This may sounds little odd or question may be a trivial one, but for most of my life I was programming in PHP (yeah, I know how it sounds). So when I switched to C++ there are things quite unfamilliar for me (cause of php habits).
So I'm loading wav header data using struct. Values are definded as uint8_t type:
typedef struct WAV_HEADER
{
uint8_t RIFF[4]; // RIFF
uint8_t WAVE[4]; // WAVE
}
I have to compare them with four-letter strings for something like that:
if(wavHeader.RIFF[0] . wavHeader.RIFF[1] . wavHeader.RIFF[2] . wavHeader.RIFF[3] == 'RIFF')
{ do sth }
This should be easy check if loaded file is a Wave file (*.wav). Thanks for any help.

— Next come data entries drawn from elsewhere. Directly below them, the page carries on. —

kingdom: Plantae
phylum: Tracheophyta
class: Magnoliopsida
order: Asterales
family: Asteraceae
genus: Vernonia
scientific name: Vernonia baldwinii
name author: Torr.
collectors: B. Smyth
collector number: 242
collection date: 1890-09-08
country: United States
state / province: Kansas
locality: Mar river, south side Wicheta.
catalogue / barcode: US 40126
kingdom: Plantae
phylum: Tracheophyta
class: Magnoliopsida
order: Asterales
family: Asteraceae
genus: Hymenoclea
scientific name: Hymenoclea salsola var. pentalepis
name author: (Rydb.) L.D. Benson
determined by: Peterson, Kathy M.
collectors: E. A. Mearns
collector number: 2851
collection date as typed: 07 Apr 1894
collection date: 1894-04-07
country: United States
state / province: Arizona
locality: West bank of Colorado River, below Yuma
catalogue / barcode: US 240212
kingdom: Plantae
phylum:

Strings in C and C++ are null-terminated. RIFF
and WAVE
aren't technically C-style strings because there is no null terminator, so you can't just use a straightforward C/C++-style string compare like strcmp
. There are however several ways you could compare them against the strings you want:
if (header.RIFF[0] == 'R' && header.RIFF[1] == 'I' && header.RIFF[2] == 'F' && header.RIFF[3] == 'F') { // .. }
if (strncmp((const char*)header.RIFF, "RIFF", 4) == 0) { // .. }
if (memcmp(header.RIFF, "RIFF", 4) == 0) { // .. }
I would personally use either strncmp
or memcmp
. They end up doing the same thing, but semantically strncmp
is a string compare function which maybe makes the code clearer.